Monday, 31 March 2014

Update Strategy Transformation in Informatica

Active and Connected Transformation
Till now, we have only inserted rows in our target tables. What if we want to update, delete or reject rows coming from source based on some condition?
Example: If Address of a CUSTOMER changes, we can update the old address or keep both old and new address. One row is for old and one for new. This way we maintain the historical data.
Update Strategy is used with Lookup Transformation. In DWH, we create a Lookup on target table to determine whether a row already exists or not. Then we insert, update, delete or reject the source record as per business need.
In Power Center, we set the update strategy at two different levels:
1.      Within a session
2.    Within a Mapping
1. Update Strategy within a session:
When we configure a session, we can instruct the IS to either treat all rows in the same way or use instructions coded into the session mapping to flag rows for different database operations.
Session Configuration:
Edit Session -> Properties -> Treat Source Rows as: (Insert, Update, Delete, and Data Driven). Insert is default. Specifying Operations for Individual Target Tables:
[clip_image002[4].jpg]
You can set the following update strategy options:
Insert: Select this option to insert a row into a target table.
Delete: Select this option to delete a row from a table.
Update: We have the following options in this situation:
  •  Update as Update. Update each row flagged for update if it exists in the target table.
  •  Update as Insert. Inset each row flagged for update.
  •  Update else Insert. Update the row if it exists.
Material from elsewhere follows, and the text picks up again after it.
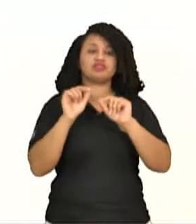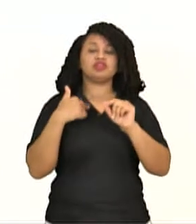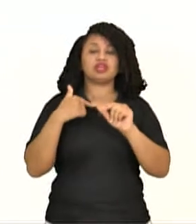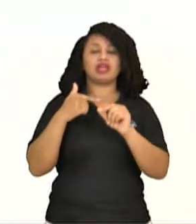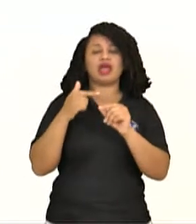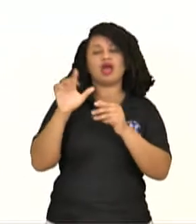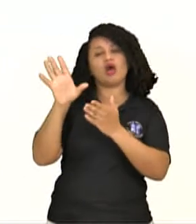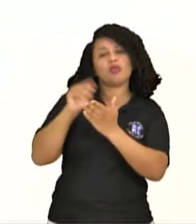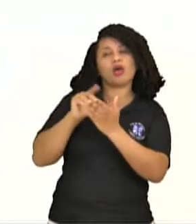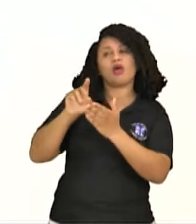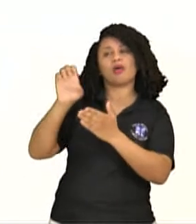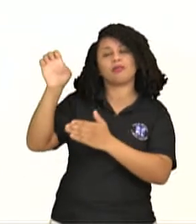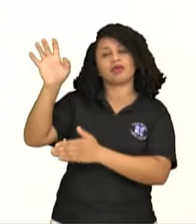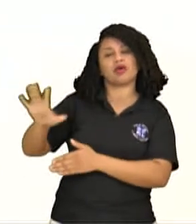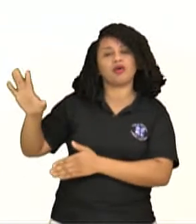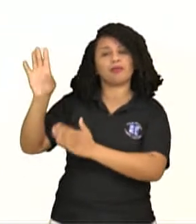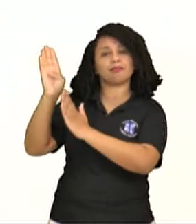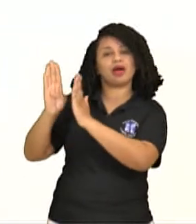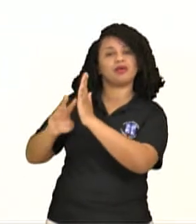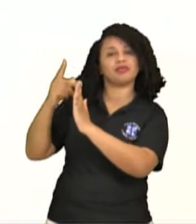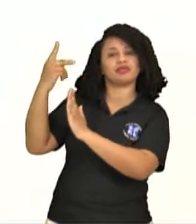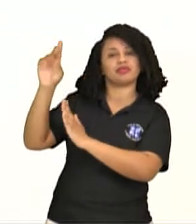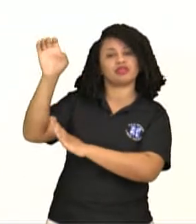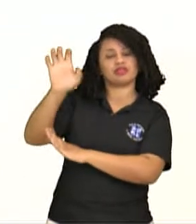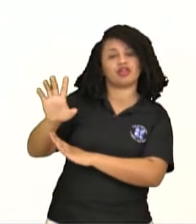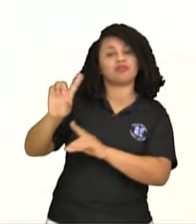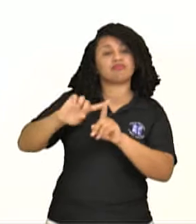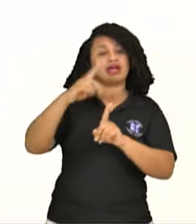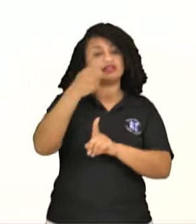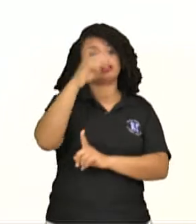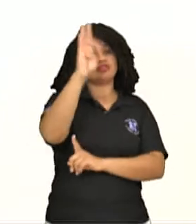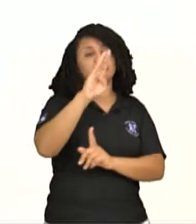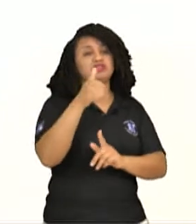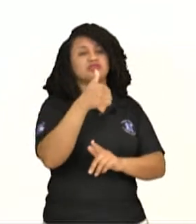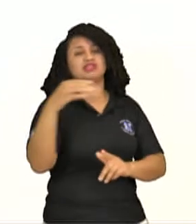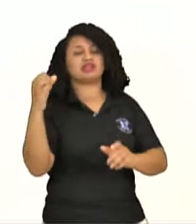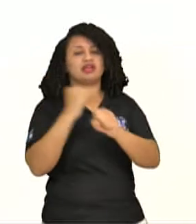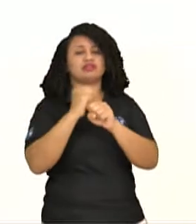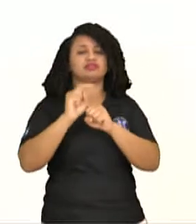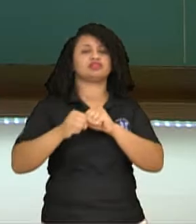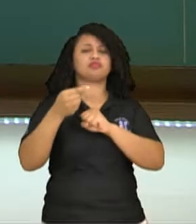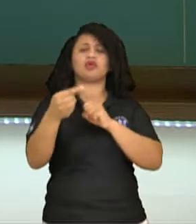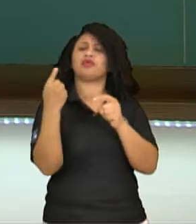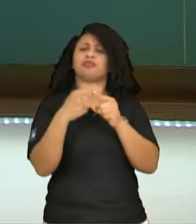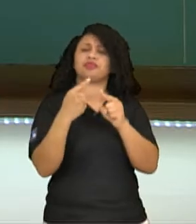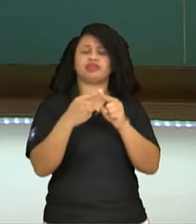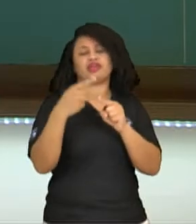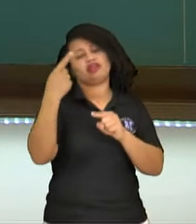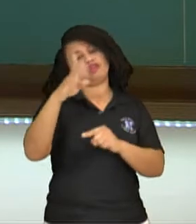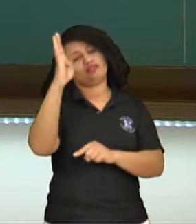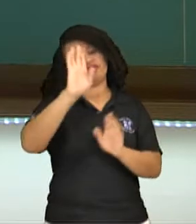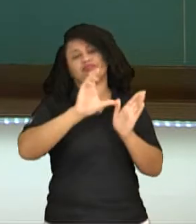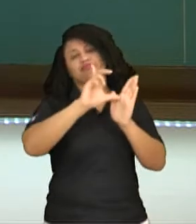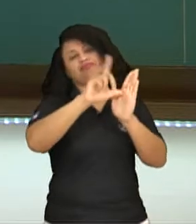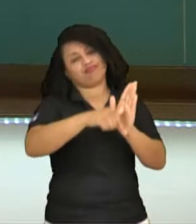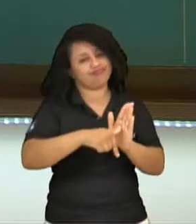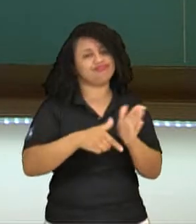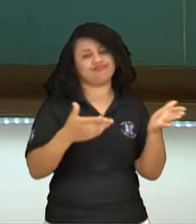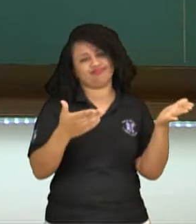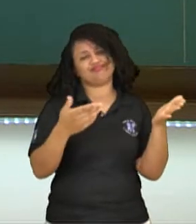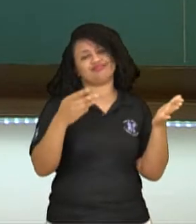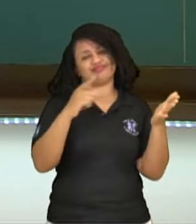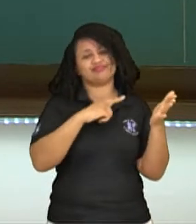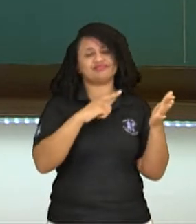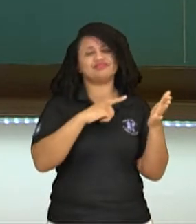europeu. Ele vai surgir quase 100 anos depois aqui no Brasil, né, por quê? Ah, tudo atrasado, né, a gente vem até vir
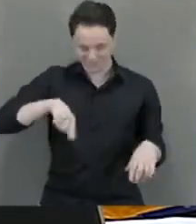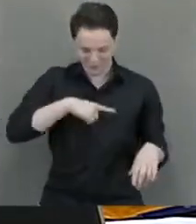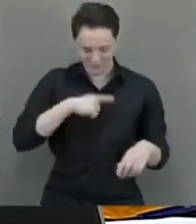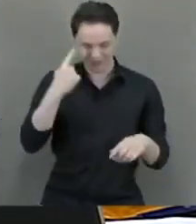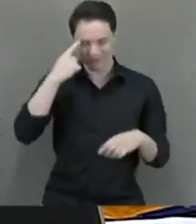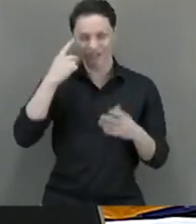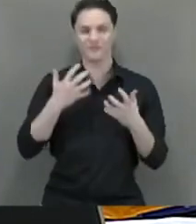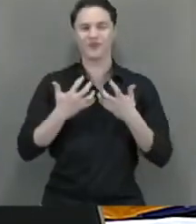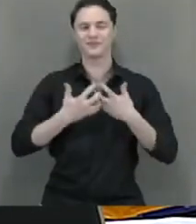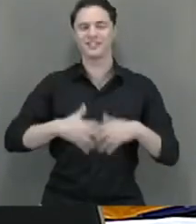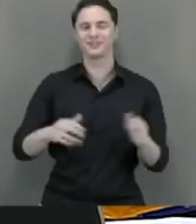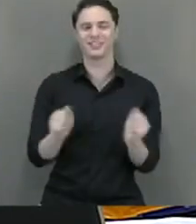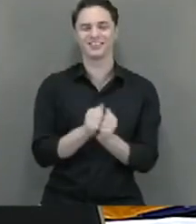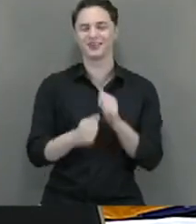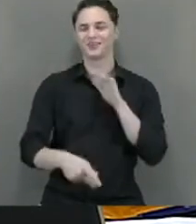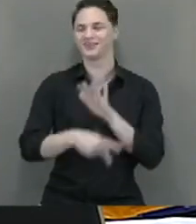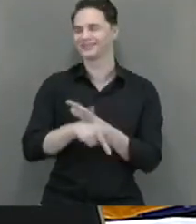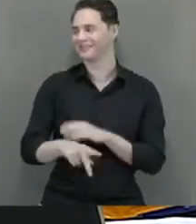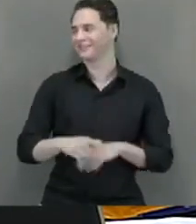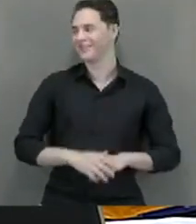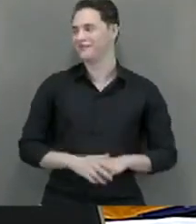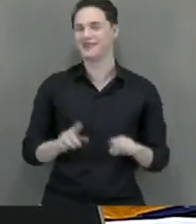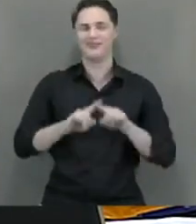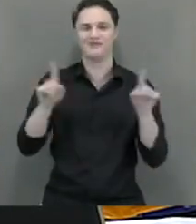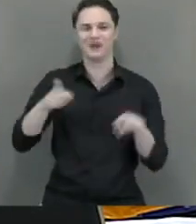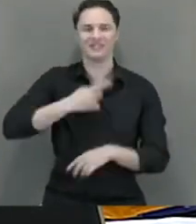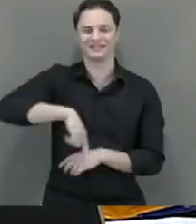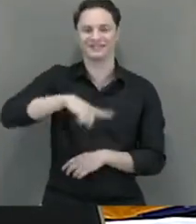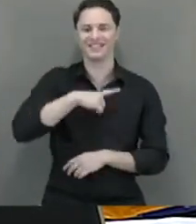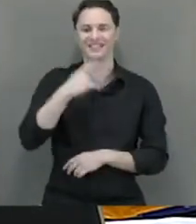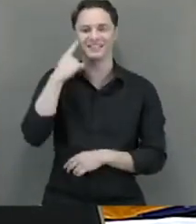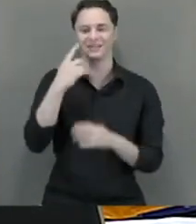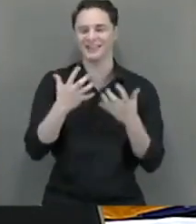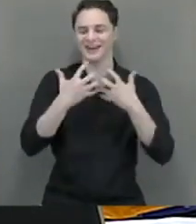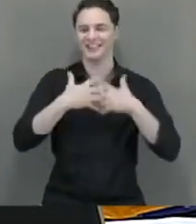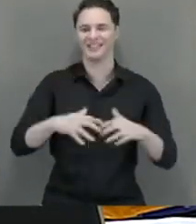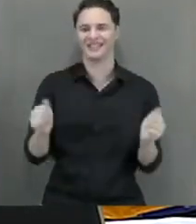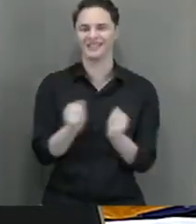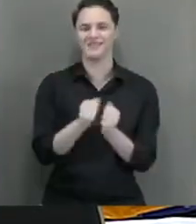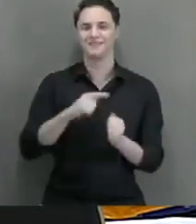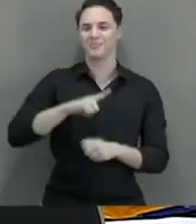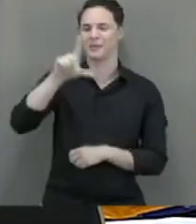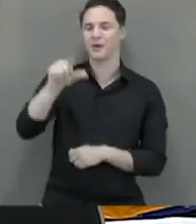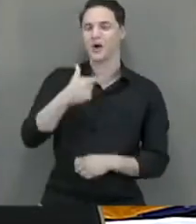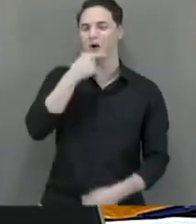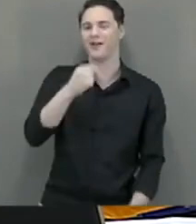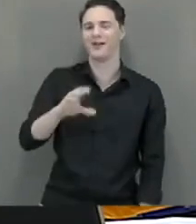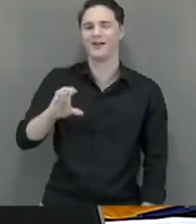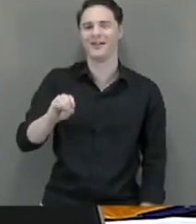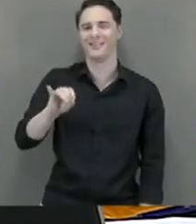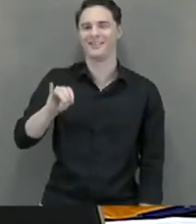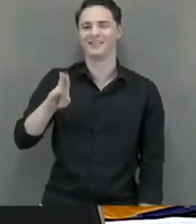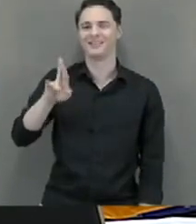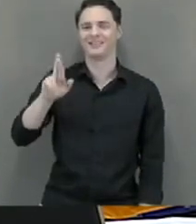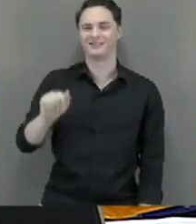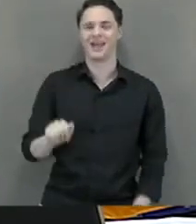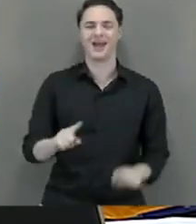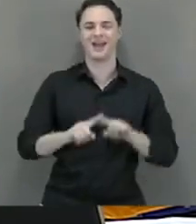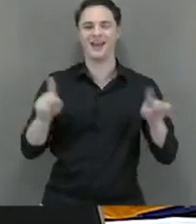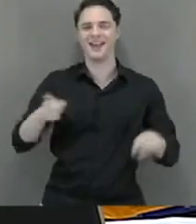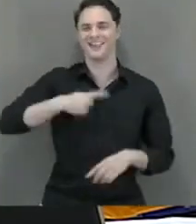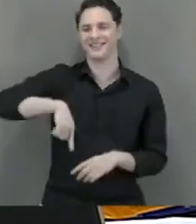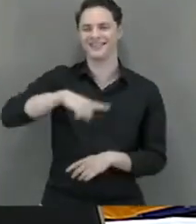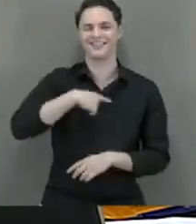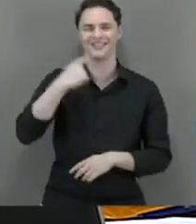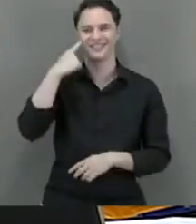penais de Campo Grande, Mato Grosso do Sul, meu compadre, Albino Coimbra Neto. Albino é um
Otherwise, insert it.
Truncate table: Select this option to truncate the target table before loading data.
2. Flagging Rows within a Mapping
Within a mapping, we use the Update Strategy transformation to flag rows for insert, delete, update, or reject.
Operation
Constant
Numeric Value
INSERT
DD_INSERT
0
UPDATE
DD_UPDATE
1
DELETE
DD_DELETE
2
REJECT
DD_REJECT
3
Update Strategy Expressions:
Frequently, the update strategy expression uses the IIF or DECODE function from the transformation language to test each row to see if it meets a particular condition.
IIF( ( ENTRY_DATE > APPLY_DATE), DD_REJECT, DD_UPDATE )
Or
IIF( ( ENTRY_DATE > APPLY_DATE), 3, 2 )
  • The above expression is written in Properties Tab of Update Strategy T/f.
  • DD means DATA DRIVEN
Forwarding Rejected Rows:
We can configure the Update Strategy transformation to either pass rejected rows to the next transformation or drop them.
Steps:
1.      Create Update Strategy Transformation
2.    Pass all ports needed to it.
3.    Set the Expression in Properties Tab.
4.    Connect to other transformations or target.
Performance tuning:
1.      Use Update Strategy transformation as less as possible in the mapping.
2.    Do not use update strategy transformation if we just want to insert into target table, instead use direct mapping, direct filtering etc.
3.    For updating or deleting rows from the target table we can use Update Strategy transformation itself.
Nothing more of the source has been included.